No imóvel de dois andares da academia, há três piscinas, que ficaram cheias de cacos de vidro, e uma sala de musculação, onde pedaços de concreto cobriram os aparelhos. Alguns, segundo Juarez, talvez só tenham que ser limpos para serem usados novamente. Tudo ainda terá de passar, conforme relatou, por uma avaliação mais minuciosa.

Já a moradora de um dos apartamentos atingidos, Marlene Rodrigues Martinez, disse que se sente “uma sobrevivente”. Ao ouvir o forte estrondo, ela saiu pela porta da cozinha, no térreo, e ficou paralisada em meio a uma chuva de estilhaços.

“Eu estava a quatro metros de onde o avião caiu e, logo em seguida, vi uma bola de fogo subindo, mas não tive um ferimento sequer”, contou a moradora, que vive no local há 17 anos. Além dela, moram na casa, duas irmãs e um cachorro. “Felizmente, eu tenho para onde ir, uma casa de parentes que estava vazia, e vou poder ficar lá o tempo que for necessário”.

A aposentada informou ainda que o condomínio tem seguro e que os moradores iriam se reunir para discutir como acionar os seus direitos e obter a cobertura para os reparos. Os danos em seu imóvel foram mais pelo alagamento do que pelo impacto. Para debelar as chamas do apartamento, que fica um andar acima, os bombeiros usaram muita água que vazou para seu imóvel.

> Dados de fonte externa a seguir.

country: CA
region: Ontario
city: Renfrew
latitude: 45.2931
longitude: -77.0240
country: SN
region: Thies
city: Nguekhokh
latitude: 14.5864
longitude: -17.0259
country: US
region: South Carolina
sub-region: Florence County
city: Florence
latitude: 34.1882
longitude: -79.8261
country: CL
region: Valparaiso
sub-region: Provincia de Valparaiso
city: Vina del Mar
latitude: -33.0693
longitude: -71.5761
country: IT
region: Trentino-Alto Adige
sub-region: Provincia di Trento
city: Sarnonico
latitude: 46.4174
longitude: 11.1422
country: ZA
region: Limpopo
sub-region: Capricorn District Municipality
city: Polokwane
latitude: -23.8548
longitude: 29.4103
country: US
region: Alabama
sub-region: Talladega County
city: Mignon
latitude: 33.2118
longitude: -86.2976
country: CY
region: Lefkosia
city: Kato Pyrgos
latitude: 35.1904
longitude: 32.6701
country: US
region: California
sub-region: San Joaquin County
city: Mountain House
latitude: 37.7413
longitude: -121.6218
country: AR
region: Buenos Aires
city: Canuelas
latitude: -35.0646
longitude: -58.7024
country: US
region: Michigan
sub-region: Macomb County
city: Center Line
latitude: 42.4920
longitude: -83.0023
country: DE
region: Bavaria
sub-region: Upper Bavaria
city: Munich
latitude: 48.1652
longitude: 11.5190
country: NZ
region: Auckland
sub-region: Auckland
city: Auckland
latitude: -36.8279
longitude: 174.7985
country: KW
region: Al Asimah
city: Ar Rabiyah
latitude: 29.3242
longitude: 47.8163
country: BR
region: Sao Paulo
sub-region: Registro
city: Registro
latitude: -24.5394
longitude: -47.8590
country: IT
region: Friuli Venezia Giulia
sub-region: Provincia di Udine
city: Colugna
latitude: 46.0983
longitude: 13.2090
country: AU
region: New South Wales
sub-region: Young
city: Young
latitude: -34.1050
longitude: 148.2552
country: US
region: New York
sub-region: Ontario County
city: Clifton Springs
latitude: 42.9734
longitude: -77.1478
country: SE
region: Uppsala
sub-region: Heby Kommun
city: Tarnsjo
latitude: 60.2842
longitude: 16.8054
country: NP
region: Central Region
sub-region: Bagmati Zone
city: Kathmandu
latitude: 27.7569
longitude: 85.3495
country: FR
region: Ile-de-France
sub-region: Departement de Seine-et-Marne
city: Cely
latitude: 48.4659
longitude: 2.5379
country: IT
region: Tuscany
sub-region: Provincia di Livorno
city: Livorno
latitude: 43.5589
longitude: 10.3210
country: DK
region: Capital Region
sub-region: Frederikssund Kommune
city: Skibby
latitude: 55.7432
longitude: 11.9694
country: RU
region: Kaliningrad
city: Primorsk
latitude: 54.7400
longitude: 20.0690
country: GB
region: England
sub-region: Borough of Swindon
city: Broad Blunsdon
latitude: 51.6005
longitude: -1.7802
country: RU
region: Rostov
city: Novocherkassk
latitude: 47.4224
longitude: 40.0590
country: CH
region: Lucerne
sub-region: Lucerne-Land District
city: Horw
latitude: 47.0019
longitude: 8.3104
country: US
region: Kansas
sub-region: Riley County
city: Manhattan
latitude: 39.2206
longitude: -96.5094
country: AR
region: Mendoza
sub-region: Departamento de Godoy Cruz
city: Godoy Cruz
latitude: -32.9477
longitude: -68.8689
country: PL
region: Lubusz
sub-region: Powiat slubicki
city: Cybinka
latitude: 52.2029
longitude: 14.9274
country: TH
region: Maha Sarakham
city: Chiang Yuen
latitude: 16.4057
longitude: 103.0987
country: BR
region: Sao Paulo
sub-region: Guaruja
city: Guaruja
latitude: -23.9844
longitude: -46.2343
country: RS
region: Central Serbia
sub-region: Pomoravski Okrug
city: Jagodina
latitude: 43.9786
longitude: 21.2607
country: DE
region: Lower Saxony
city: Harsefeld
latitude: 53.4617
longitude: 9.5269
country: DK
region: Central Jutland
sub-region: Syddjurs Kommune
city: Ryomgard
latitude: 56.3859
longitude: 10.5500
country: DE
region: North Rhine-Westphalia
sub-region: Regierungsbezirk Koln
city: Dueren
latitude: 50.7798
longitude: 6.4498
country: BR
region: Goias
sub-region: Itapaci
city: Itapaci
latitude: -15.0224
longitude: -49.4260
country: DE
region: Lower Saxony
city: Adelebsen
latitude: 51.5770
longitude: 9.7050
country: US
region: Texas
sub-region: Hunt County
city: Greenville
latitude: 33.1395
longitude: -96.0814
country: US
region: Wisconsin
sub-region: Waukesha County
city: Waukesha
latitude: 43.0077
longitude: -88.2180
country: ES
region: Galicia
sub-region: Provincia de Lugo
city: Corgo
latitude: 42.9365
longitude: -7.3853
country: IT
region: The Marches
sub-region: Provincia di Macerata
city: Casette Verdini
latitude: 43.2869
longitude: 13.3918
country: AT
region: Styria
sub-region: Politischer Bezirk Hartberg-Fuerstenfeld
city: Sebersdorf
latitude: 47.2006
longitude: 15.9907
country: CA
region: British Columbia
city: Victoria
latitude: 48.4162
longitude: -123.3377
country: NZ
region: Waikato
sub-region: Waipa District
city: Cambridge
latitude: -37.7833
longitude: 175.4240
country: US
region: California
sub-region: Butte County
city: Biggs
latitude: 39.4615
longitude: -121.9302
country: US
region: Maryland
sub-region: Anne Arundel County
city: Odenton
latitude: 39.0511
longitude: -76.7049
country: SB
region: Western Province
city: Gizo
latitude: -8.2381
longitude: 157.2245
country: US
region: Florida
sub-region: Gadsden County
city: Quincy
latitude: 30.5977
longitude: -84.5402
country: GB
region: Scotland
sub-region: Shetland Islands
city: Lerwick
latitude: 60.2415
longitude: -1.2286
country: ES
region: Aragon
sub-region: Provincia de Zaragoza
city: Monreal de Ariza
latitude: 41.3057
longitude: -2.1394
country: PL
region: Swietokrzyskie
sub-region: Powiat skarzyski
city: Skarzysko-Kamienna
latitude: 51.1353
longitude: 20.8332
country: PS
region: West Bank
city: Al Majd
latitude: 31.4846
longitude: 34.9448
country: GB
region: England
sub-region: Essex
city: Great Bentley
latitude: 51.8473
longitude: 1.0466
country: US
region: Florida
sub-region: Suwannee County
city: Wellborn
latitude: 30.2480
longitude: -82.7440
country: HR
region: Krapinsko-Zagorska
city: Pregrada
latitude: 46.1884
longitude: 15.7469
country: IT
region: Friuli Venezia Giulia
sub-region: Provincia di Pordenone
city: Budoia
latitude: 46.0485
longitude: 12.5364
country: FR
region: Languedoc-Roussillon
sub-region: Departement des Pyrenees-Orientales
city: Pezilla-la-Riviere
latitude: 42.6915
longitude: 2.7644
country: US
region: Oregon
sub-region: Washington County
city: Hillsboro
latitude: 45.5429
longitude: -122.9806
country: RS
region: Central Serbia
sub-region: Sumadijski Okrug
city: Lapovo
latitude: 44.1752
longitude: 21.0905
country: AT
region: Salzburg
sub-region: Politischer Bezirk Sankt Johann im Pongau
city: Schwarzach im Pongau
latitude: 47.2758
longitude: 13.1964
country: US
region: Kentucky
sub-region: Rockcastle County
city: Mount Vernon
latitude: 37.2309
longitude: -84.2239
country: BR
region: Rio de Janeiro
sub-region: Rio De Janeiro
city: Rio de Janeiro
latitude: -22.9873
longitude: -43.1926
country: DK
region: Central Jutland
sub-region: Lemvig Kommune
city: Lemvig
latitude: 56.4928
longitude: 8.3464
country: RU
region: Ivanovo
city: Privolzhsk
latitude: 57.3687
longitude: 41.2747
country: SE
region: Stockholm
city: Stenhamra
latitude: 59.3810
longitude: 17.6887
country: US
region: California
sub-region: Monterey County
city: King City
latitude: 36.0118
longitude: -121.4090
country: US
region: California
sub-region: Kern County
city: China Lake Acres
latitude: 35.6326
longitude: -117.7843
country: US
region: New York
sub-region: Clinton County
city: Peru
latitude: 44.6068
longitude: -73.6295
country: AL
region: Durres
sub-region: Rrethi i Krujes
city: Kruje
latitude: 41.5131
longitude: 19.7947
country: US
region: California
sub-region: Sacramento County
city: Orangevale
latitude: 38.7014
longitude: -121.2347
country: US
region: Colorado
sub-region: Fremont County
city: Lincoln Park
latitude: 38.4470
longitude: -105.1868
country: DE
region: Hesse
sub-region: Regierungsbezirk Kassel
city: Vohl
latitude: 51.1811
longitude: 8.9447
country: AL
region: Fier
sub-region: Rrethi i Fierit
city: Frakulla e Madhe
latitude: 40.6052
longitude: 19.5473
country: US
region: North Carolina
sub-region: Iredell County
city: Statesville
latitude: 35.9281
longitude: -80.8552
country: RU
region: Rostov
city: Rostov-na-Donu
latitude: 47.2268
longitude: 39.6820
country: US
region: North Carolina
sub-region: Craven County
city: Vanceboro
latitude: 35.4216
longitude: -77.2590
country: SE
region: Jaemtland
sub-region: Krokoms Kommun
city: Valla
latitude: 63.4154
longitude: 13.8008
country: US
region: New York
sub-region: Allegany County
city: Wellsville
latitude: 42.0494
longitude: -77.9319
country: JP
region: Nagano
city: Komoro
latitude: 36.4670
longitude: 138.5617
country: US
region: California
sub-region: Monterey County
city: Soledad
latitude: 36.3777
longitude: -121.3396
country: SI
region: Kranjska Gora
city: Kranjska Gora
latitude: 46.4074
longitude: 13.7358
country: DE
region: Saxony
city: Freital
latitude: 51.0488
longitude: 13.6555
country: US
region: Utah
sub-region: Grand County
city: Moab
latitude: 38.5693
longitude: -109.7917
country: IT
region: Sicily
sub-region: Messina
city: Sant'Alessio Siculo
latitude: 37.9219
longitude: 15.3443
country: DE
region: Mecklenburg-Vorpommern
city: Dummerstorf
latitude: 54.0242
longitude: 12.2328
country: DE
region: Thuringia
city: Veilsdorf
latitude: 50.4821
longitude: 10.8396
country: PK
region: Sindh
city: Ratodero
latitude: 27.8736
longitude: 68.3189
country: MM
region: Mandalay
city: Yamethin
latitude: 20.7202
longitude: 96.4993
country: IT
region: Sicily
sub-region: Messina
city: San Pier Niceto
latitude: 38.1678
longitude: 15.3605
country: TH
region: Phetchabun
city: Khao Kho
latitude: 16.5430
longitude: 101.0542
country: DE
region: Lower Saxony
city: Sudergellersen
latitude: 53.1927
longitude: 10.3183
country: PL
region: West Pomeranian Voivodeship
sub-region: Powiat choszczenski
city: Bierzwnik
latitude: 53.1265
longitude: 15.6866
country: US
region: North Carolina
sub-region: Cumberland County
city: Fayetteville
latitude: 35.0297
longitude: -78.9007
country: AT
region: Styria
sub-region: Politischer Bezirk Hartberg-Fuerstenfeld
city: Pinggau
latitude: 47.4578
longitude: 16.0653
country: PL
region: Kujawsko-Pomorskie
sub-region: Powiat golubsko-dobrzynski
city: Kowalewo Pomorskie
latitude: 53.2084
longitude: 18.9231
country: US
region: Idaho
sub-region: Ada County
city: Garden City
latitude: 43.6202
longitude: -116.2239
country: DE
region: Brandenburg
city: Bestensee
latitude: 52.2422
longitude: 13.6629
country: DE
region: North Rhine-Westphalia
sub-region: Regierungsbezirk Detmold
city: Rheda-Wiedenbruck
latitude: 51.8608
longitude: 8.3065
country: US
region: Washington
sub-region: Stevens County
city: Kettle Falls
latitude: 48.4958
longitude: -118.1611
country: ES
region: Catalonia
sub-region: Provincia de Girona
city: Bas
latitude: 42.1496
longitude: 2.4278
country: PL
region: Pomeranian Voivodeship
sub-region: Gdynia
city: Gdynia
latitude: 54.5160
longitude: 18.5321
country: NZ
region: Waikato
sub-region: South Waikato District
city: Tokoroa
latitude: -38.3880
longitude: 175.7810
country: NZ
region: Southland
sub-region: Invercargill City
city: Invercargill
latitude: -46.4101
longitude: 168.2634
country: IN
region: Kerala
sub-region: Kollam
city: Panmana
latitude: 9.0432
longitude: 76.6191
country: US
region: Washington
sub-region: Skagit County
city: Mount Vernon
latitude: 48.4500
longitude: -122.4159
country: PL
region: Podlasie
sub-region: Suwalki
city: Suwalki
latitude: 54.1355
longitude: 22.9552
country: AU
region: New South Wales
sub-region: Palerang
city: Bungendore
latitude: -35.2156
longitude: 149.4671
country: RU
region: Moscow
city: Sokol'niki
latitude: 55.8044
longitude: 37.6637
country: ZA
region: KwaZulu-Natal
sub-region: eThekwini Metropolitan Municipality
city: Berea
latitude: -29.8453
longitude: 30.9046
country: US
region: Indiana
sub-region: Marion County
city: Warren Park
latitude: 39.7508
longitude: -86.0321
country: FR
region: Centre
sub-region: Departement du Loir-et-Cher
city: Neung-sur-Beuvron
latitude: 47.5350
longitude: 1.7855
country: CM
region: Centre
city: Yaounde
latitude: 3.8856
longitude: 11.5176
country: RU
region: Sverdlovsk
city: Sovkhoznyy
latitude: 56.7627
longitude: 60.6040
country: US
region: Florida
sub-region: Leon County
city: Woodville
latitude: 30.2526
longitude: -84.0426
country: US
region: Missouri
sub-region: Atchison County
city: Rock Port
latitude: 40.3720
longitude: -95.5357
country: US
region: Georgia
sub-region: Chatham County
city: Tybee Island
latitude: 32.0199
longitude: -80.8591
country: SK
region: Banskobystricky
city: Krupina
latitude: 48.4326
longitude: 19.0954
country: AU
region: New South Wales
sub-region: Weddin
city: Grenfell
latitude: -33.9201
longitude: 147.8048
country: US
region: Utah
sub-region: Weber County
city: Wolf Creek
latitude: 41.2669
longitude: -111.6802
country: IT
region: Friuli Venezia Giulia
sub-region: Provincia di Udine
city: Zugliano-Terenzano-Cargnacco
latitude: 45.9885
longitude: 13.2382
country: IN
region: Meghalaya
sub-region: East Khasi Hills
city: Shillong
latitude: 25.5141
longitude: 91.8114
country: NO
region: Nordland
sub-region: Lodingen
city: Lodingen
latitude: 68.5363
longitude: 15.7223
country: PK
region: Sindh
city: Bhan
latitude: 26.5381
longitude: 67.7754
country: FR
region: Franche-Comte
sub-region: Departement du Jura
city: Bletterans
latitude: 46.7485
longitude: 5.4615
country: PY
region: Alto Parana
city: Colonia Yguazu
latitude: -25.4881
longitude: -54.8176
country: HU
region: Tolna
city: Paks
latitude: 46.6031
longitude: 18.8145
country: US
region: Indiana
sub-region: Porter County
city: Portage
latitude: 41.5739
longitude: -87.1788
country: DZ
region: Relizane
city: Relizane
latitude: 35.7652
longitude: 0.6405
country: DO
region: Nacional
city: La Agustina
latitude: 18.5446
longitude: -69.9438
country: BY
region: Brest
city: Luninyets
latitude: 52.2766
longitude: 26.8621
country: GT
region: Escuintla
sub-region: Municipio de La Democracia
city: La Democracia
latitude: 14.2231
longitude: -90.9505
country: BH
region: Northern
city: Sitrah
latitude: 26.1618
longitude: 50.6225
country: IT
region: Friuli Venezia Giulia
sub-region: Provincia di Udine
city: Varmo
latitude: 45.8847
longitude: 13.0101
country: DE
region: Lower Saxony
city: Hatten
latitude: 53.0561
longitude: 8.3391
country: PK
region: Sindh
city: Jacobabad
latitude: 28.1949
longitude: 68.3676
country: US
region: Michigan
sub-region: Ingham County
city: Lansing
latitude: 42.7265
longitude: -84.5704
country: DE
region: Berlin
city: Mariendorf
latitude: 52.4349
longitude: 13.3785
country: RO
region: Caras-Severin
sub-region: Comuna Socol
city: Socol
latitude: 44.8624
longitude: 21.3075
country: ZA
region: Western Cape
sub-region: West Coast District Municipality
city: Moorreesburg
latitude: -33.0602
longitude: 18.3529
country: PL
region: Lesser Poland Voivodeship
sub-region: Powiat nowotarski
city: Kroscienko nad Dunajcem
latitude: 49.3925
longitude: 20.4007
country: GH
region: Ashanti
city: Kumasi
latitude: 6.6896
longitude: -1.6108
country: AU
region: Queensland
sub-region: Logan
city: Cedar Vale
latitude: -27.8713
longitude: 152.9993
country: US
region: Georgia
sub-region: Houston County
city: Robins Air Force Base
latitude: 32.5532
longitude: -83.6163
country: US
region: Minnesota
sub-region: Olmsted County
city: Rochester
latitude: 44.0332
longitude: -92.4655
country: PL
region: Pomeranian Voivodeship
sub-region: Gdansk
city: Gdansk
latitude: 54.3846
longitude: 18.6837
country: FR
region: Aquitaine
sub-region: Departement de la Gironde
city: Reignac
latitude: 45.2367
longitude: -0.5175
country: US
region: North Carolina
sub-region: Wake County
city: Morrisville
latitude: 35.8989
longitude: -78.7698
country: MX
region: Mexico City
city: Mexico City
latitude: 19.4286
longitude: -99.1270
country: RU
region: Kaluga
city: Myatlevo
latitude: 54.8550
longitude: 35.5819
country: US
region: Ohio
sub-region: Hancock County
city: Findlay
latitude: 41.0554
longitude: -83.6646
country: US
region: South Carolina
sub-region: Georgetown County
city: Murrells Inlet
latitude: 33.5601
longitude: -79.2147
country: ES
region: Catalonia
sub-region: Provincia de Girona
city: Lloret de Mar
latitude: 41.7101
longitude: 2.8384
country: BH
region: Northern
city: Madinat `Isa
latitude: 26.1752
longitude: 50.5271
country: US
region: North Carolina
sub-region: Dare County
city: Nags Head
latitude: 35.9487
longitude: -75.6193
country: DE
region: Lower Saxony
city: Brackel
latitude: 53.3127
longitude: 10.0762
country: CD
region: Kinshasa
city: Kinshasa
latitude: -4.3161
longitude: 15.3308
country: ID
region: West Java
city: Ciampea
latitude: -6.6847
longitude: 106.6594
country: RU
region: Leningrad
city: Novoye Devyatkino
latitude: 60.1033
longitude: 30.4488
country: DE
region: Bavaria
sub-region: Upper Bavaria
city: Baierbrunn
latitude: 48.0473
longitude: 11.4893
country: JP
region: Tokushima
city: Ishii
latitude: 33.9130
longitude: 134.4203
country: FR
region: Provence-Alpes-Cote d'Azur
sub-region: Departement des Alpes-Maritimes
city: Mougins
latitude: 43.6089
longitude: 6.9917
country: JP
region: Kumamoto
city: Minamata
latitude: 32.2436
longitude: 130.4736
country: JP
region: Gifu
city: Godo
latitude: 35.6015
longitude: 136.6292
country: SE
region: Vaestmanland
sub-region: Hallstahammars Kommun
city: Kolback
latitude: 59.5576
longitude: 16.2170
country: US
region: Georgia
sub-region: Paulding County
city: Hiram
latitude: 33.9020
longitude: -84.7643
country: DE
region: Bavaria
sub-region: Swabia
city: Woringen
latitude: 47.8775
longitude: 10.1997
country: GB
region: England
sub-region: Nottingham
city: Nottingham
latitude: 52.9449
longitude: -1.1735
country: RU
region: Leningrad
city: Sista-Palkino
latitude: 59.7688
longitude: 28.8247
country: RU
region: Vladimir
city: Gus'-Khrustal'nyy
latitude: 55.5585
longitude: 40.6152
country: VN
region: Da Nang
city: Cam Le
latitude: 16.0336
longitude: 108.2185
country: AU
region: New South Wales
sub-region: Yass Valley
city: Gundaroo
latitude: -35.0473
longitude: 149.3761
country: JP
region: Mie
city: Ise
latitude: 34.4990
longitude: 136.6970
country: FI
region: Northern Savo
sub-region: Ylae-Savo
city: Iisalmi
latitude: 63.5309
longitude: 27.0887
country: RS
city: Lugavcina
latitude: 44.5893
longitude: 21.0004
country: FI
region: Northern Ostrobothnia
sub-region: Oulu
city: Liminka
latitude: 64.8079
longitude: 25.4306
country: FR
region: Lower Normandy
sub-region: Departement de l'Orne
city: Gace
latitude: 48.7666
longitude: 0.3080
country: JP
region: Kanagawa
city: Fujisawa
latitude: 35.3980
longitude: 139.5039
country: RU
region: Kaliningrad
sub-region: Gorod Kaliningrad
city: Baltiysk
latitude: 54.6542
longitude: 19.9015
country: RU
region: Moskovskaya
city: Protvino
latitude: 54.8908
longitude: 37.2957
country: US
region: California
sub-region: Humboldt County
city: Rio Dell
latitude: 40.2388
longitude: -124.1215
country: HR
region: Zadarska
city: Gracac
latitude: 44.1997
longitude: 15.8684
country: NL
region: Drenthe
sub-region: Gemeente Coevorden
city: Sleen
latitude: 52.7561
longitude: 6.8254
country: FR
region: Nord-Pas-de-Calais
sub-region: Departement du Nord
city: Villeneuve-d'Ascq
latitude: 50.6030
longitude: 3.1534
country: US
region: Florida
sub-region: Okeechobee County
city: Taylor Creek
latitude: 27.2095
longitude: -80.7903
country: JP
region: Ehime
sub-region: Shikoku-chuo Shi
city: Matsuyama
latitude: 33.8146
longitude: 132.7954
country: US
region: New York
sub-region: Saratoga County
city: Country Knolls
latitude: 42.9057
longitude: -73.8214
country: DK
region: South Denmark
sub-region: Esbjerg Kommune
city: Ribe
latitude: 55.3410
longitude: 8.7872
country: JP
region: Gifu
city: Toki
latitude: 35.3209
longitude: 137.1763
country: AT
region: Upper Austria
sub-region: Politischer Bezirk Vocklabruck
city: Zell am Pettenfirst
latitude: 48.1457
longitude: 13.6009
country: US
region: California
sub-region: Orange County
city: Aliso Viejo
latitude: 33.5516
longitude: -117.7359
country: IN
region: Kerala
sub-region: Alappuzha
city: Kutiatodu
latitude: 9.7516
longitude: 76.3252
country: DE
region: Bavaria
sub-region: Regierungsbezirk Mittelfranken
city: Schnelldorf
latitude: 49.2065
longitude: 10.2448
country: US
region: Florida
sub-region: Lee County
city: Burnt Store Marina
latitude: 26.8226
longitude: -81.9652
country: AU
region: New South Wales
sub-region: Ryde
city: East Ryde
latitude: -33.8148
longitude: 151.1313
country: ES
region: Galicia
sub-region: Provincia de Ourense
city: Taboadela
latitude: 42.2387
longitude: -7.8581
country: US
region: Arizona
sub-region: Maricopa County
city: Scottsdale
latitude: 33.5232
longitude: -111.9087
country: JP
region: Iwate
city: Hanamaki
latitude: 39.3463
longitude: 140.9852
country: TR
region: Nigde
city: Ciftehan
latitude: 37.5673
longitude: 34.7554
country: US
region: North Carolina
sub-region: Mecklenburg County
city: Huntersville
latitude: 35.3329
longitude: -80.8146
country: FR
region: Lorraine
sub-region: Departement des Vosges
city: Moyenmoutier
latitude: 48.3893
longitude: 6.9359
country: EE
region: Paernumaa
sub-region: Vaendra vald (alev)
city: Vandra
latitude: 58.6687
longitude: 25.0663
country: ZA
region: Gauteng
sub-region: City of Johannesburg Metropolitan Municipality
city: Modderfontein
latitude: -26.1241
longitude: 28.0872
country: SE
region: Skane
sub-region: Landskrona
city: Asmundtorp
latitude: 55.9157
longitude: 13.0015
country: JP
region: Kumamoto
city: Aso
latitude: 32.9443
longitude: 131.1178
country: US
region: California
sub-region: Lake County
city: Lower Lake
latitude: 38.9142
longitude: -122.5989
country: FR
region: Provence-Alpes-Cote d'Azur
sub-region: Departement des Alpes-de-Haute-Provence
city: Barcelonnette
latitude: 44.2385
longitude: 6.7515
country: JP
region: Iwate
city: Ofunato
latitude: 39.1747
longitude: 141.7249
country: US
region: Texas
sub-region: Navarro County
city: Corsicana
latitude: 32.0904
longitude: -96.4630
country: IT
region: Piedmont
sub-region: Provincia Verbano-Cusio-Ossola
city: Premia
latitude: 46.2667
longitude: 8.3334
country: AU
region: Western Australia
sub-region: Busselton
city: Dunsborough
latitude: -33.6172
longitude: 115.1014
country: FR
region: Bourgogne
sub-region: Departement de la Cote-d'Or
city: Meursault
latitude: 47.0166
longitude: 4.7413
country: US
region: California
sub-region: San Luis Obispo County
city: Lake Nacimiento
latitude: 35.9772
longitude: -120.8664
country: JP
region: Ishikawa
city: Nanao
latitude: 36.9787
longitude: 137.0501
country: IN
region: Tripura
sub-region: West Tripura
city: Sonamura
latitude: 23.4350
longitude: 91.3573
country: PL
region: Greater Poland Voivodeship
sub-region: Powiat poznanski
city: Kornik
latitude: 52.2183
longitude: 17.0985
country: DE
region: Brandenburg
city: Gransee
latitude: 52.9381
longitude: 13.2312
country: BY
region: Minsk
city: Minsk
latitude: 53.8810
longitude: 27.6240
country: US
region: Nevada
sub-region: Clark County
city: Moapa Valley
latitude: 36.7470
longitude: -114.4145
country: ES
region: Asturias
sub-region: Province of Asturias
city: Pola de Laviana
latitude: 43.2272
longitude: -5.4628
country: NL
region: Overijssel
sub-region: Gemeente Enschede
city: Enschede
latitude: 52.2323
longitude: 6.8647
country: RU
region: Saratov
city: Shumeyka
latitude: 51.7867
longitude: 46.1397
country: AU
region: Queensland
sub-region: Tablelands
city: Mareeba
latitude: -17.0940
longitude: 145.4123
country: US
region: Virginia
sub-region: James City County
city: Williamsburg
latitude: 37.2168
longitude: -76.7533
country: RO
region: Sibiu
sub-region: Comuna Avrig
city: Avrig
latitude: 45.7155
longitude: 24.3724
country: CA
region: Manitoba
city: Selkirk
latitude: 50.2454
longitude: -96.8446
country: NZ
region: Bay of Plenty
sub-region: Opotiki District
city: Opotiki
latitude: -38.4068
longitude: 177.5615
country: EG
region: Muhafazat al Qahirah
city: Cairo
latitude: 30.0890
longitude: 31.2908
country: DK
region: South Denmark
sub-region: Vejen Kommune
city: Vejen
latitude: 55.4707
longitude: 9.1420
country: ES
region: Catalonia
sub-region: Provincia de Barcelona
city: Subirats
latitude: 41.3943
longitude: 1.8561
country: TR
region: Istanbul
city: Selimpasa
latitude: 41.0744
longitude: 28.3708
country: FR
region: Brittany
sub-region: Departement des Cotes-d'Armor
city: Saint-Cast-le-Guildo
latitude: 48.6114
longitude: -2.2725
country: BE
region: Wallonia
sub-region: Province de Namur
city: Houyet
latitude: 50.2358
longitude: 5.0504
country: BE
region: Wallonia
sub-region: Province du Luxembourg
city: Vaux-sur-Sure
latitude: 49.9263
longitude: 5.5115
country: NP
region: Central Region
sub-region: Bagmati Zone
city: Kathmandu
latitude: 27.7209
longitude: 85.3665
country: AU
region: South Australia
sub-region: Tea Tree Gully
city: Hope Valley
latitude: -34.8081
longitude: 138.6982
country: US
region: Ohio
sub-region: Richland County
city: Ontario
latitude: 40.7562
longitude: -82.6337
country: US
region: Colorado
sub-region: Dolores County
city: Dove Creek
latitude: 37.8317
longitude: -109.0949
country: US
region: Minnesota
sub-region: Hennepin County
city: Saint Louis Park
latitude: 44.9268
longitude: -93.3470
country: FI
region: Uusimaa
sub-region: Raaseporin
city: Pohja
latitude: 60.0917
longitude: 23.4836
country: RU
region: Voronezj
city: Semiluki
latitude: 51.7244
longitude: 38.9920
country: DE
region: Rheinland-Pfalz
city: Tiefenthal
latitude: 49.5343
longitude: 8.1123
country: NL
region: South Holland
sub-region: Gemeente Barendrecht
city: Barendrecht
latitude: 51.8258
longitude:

Por enquanto, a área de todo o quadrilátero onde ocorreu a tragédia está isolada para os trabalhos dos peritos da Aeronáutica e da Polícia Federal (PF). A PF escaneou a região usando drones - veículos aéreos não tripulados equipados com câmera - para reconstituir a trajetória da aeronave e tentar esclarecer as causas do acidente.

Segundo o tenente-coronel da Polícia Militar, Marcelo de Oliveira Cardoso, comandante do 6º Batalhão de Santos, os trabalhos no local não têm prazo para serem concluídos.